→ **ACCIÓN REQUERIDA 1**
Extrae de la nota sobre la autopista de Punta Mita el fragmento que va de "Al mismo tiempo, el" a "de esa obra.".
→ **ACCIÓN REQUERIDA 2**
Responde con base en la nota sobre la autopista de Punta Mita:
(a) ¿Con cuántos votos a favor aprobaron los diputados locales la contratación del préstamo?
(b) ¿Cuál es la longitud total de construcción de la carretera según la Manifestación de Impacto Ambiental?
(c) ¿Por qué monto firmó el gobierno estatal el convenio con los ejidatarios?

→ **EXTRACTO DE PÁGINA**
++++++++++

>• De acuerdo a la Manifestación de Impacto Ambiental registrada en 2010 por la Secretaría de Obras Públicas estatal la inversión requerida es de apenas $58’480,143.08
Punta Mita.- Fue uno de los asuntos más polémicos en la gestión de Ney González como gobernador. Y lo seguirá siendo.
El 5 de abril del 2011 el entonces titular del Poder Ejecutivo solicitó al Congreso local su autorización para contratar créditos por 300 millones de pesos, pagaderos a 20 años. 250 MDP serían para financiar el proyecto carretero y 50 MDP más para pagar a los beneficiarios afectados.
El 19 de mayo, los diputados locales aprobaron por 15 votos a favor y 3 en contra (ausentes los legisladores del PAN) la contratación del préstamo. Lo hicieron prácticamente a ciegas pues en la iniciativa de decreto presentada ni siquiera se menciona la longitud de la autopista de 4 carriles propuesta.
Un dato que seguramente olvidaron los funcionarios de entonces encargados de cabildear con el Poder Legislativo es que el propio Gobierno del Estado por medio de la Secretaría de Obras Públicas había registrado en 2010 ante la dependencia federal SEMARNAT la Manifestación de Impacto Ambiental de esa autopista.
En la página 62 del documento oficial se deja en claro que “Según las estimaciones que se tienen contempladas para la ejecución de los trabajos en sus diferentes etapas del proyecto es de aproximadamente $8’089,199.96 (ocho millones ochenta y nueve mil ciento noventa y nueve pesos 96/100 M.N.) por kilómetro, lo que da un gran total de $ 58’480,143.08 (cincuenta y ocho millones cuatrocientos ochenta mil ciento cuarenta y tres pesos 08/100 M.N.) por la longitud total de la carretera que es de 7.23 kilómetros de construcción.”
Ejidatarios afectados no recibieron su pago
De acuerdo al contrato asignado a la empresa C&C Ingeniería y Proyectos S.A. de C.V. la construcción de la autopista inició el pasado 22 de agosto, menos de un mes antes de que Ney dejara el poder, y tras 245 días naturales de trabajos, la nueva vía se estaría estrenando a finales de abril o principios de mayo del 2012.
Sin embargo, los ejidatarios de La Cruz de Huanacaxtle no recibieron 50 millones. De acuerdo a versiones periodísticas, el gobierno estatal firmó con ellos un convenio por 28.5 millones, mismos que hasta hace poco no habían recibido, de tal forma que interpusieron en Tepic el juicio de amparo 415/2011 para impedir el acceso de autoridades y personal de la constructora a las tierras afectadas por el trazo de la vialidad.
Al mismo tiempo, el Ejido está demandando en el expediente 395/2011 ante el Tribunal Agrario la nulidad del convenio incumplido por las autoridades estatales. Ya no quieren saber nada de esa obra.

++++++++++

→ **DATOS PROPORCIONADOS**
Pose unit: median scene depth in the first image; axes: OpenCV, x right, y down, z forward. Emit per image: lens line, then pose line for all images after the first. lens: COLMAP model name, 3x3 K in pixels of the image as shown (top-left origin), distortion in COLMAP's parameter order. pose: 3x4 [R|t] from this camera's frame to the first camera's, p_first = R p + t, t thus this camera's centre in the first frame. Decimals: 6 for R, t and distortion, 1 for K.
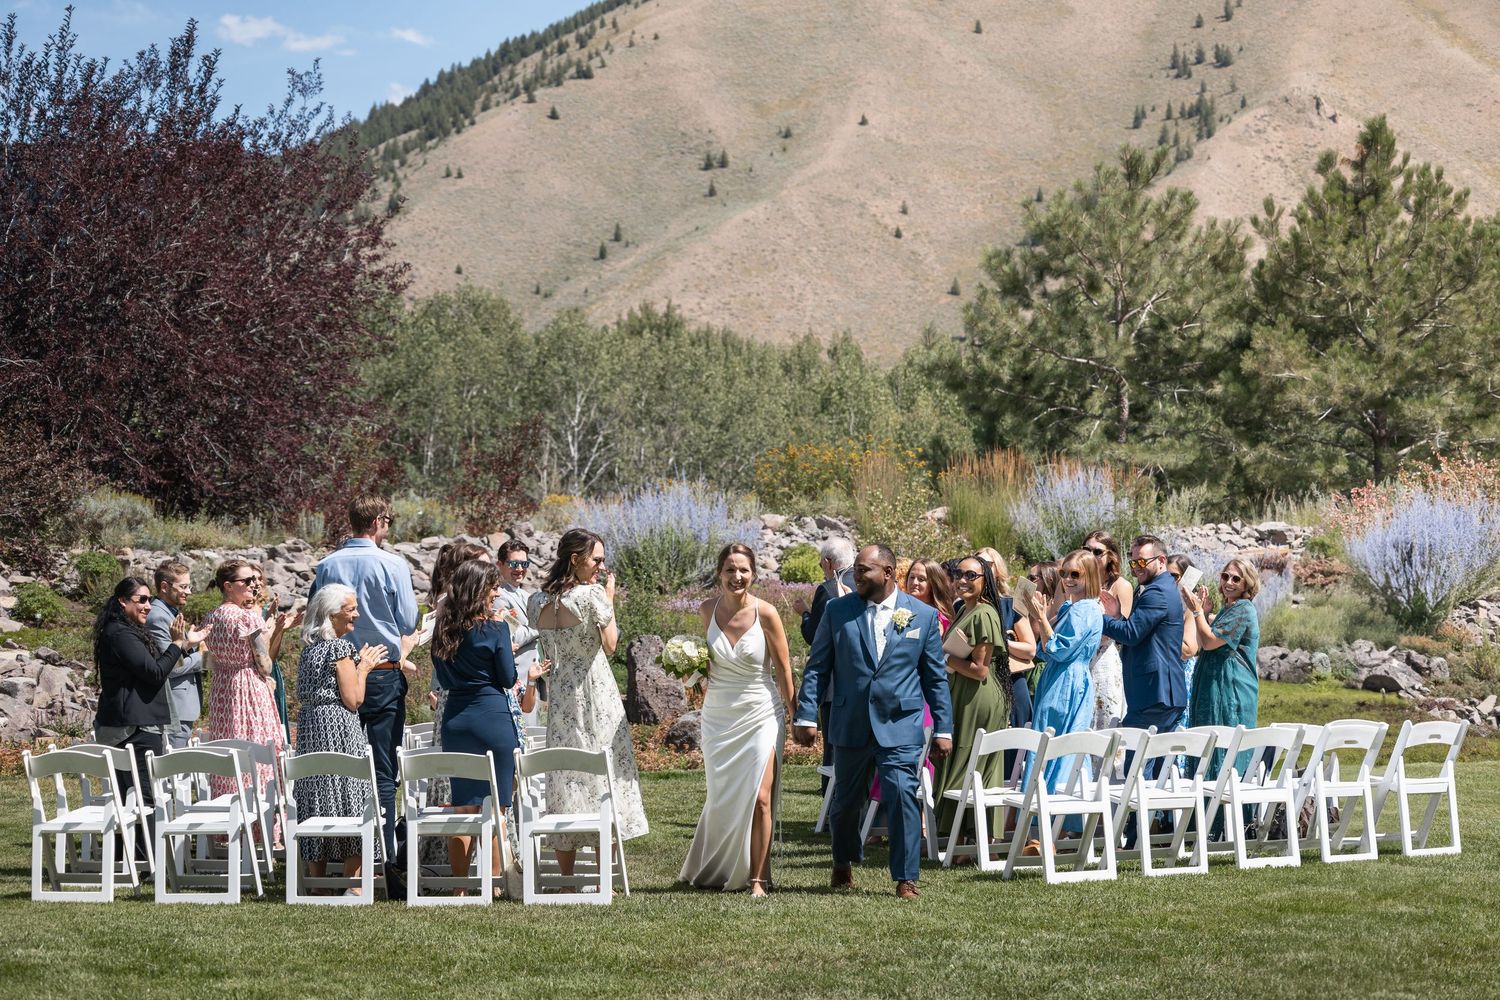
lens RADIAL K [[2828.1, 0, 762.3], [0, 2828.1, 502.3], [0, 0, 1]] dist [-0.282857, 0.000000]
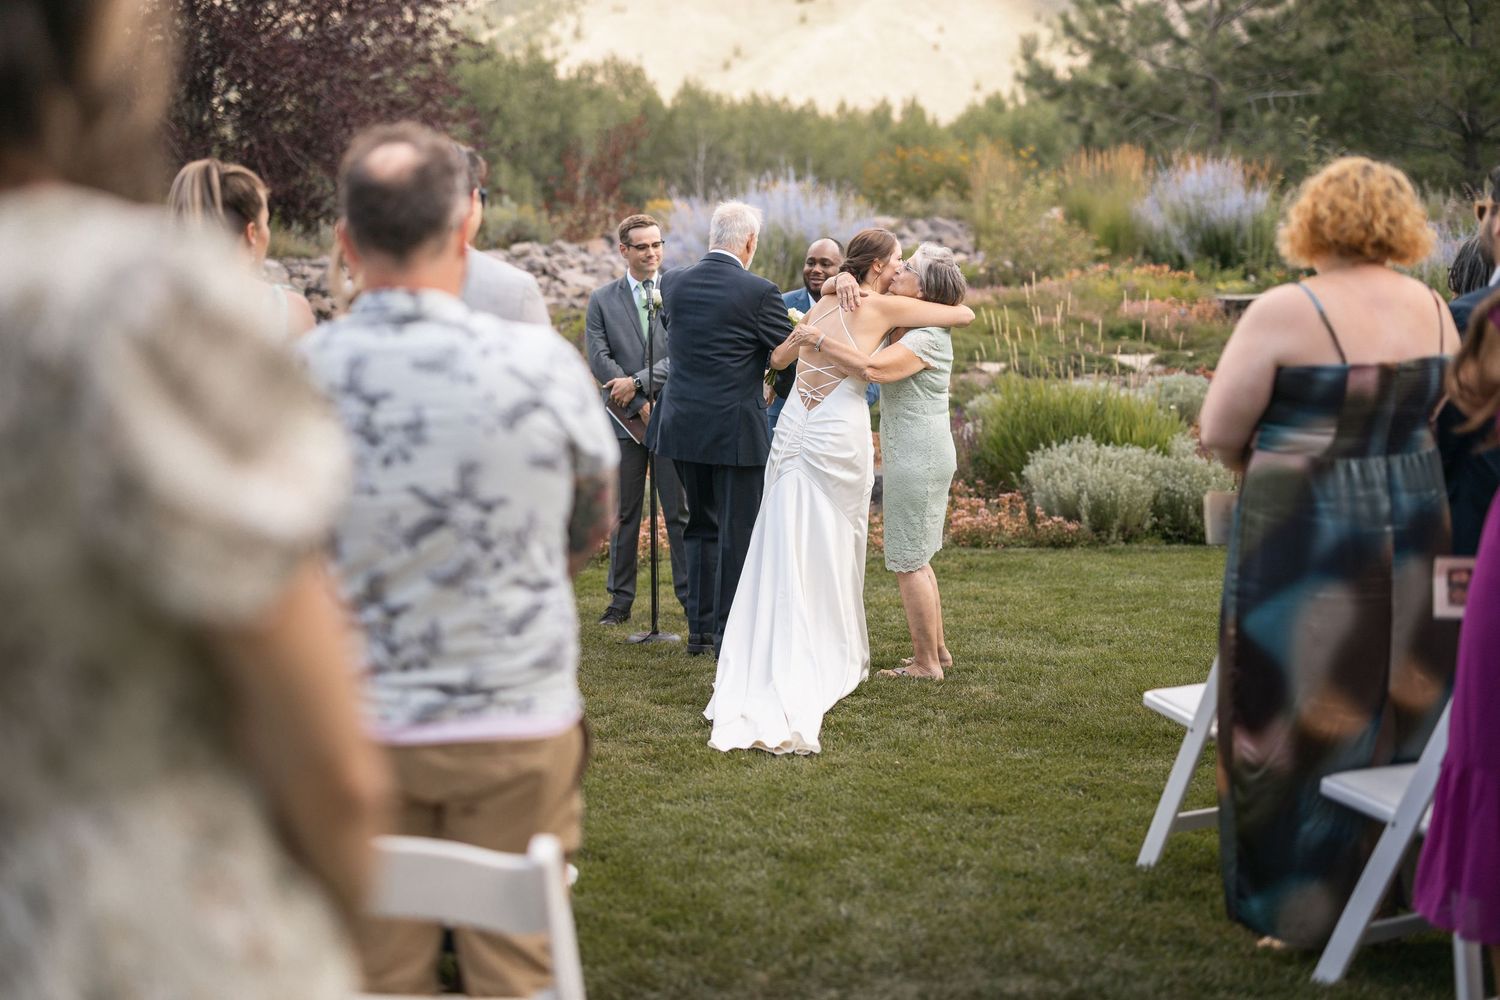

++++++++++

→ **RESPUESTA ESCRITA 1**
Al mismo tiempo, el Ejido está demandando en el expediente 395/2011 ante el Tribunal Agrario la nulidad del convenio incumplido por las autoridades estatales. Ya no quieren saber nada de esa obra.

→ **RESPUESTA ESCRITA 2**
(a) Con 15 votos a favor.
(b) 7.23 kilómetros.
(c) Por 28.5 millones.